Inpatient psychiatry is acute stabilization, not full treatment. The setting changes the work in fundamental ways: time is compressed (3-7 days for most admissions), the team is multidisciplinary, daily contact is dense, and discharge planning starts at admission. The clinician moving between outpatient and inpatient work needs to recognize that these are different settings requiring different approaches.
Goals are scoped for the setting. The patient admitted for acute suicidality is not going to receive a complete course of depression treatment in 5 days; they're going to be acutely stabilized to the point where outpatient treatment is safe. The patient admitted for acute mania is going to be initiated on a mood stabilizer and antipsychotic and brought to enough stability for outpatient continuation. Don't try to do everything; do the acute work and set up the longer trajectory.
Multidisciplinary team work is central. Psychiatrist, nursing, social work, occupational therapy, peer support, sometimes pharmacy and other specialists. Each contributes; coordination is essential. Daily team rounds, treatment planning meetings, shared documentation. The patient who experiences a unified team responds better than the patient who navigates conflicting messages from different staff.
Daily contact is the inpatient signature.
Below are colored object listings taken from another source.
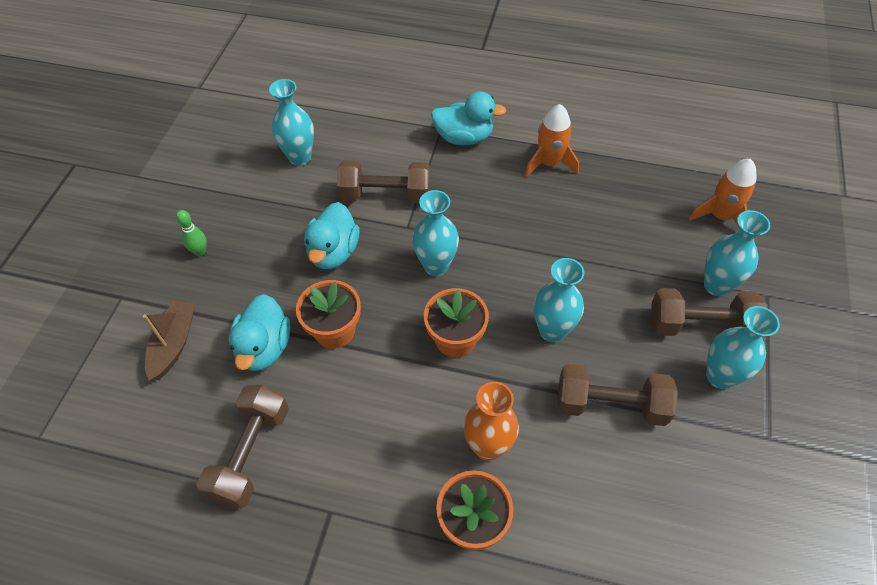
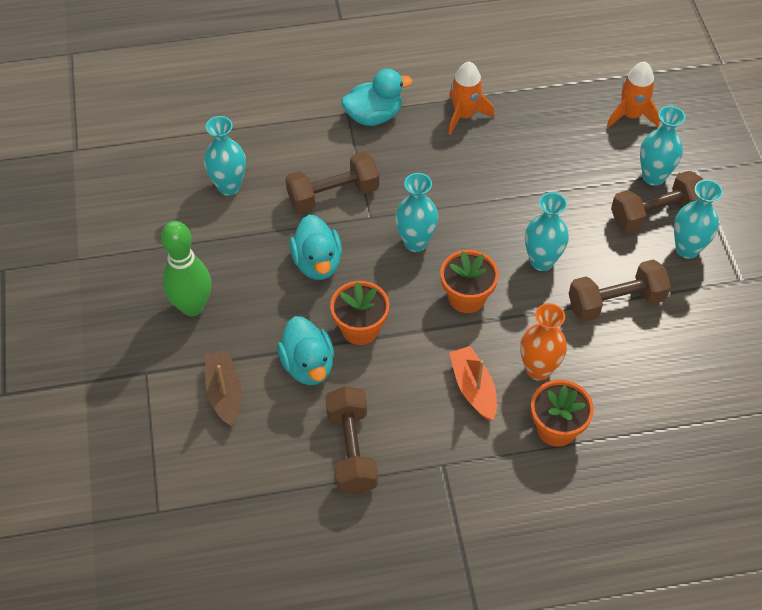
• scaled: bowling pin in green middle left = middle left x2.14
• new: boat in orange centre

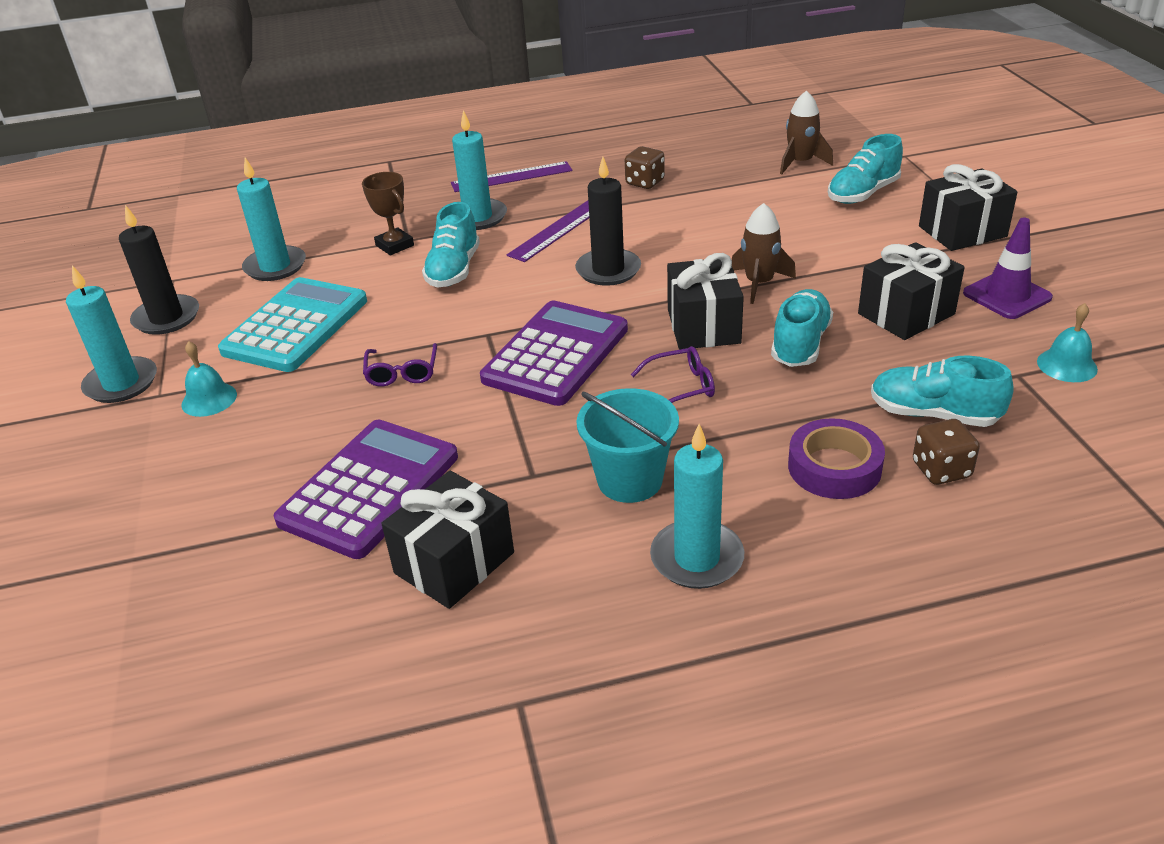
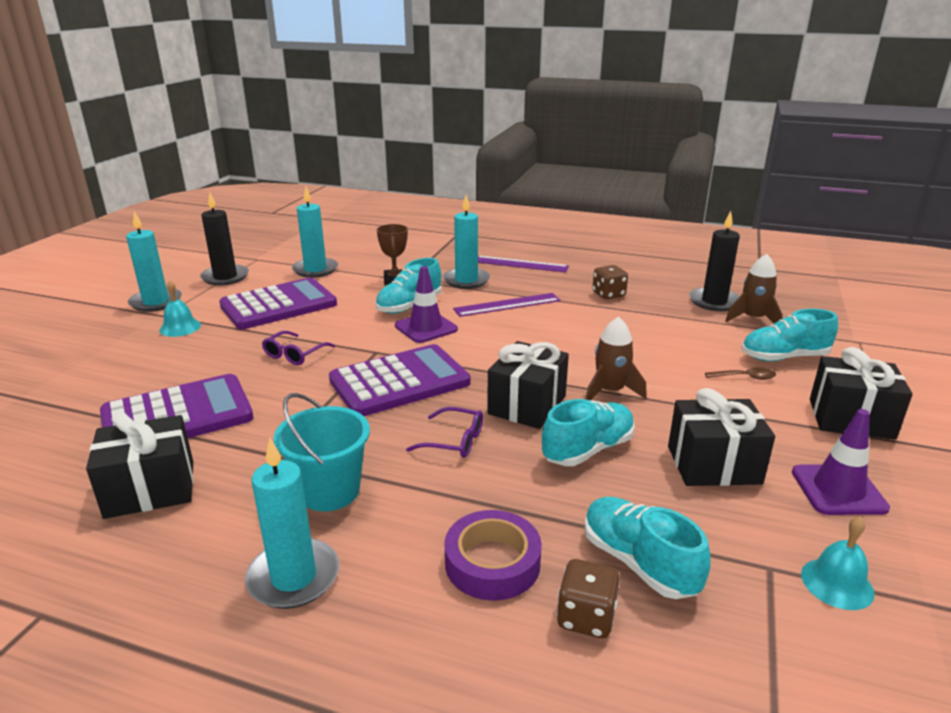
• repainted: calculator in turquoise middle left to calculator in purple (no. 2 from left) middle left
• shifted: candle in black (no. 2 from left) top centre to middle right
• new: traffic cone in purple (no. 1 from left) centre
• new: spoon in brown middle right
Brief daily encounters — typically 10-15 minutes — focused on trajectory: how is the patient today, what's working, what's not, what changes today. Plus the team work around them. The cumulative daily work over 5-7 days is the inpatient treatment.
Discharge planning starts at admission. Where is the patient going? Who will receive them clinically? What is the medication trajectory? What follow-up is scheduled? What does the safety plan look like? Family engagement. Housing if relevant. The 30 days after discharge is the highest-risk period for suicide; planning that transition is part of the admission.
Documentation in inpatient differs from outpatient. Daily progress notes. Multidisciplinary team documentation. Specific discharge summary that supports the outpatient handoff. The chart serves the team coordination during admission and the receiving providers after discharge.
The inpatient unit can be experienced as helpful structure or as traumatic confinement, depending on how the team works. Treat patients with dignity through the involuntary or voluntary admission. Acknowledge the difficulty of the experience. Discharge with the relationship intact when possible.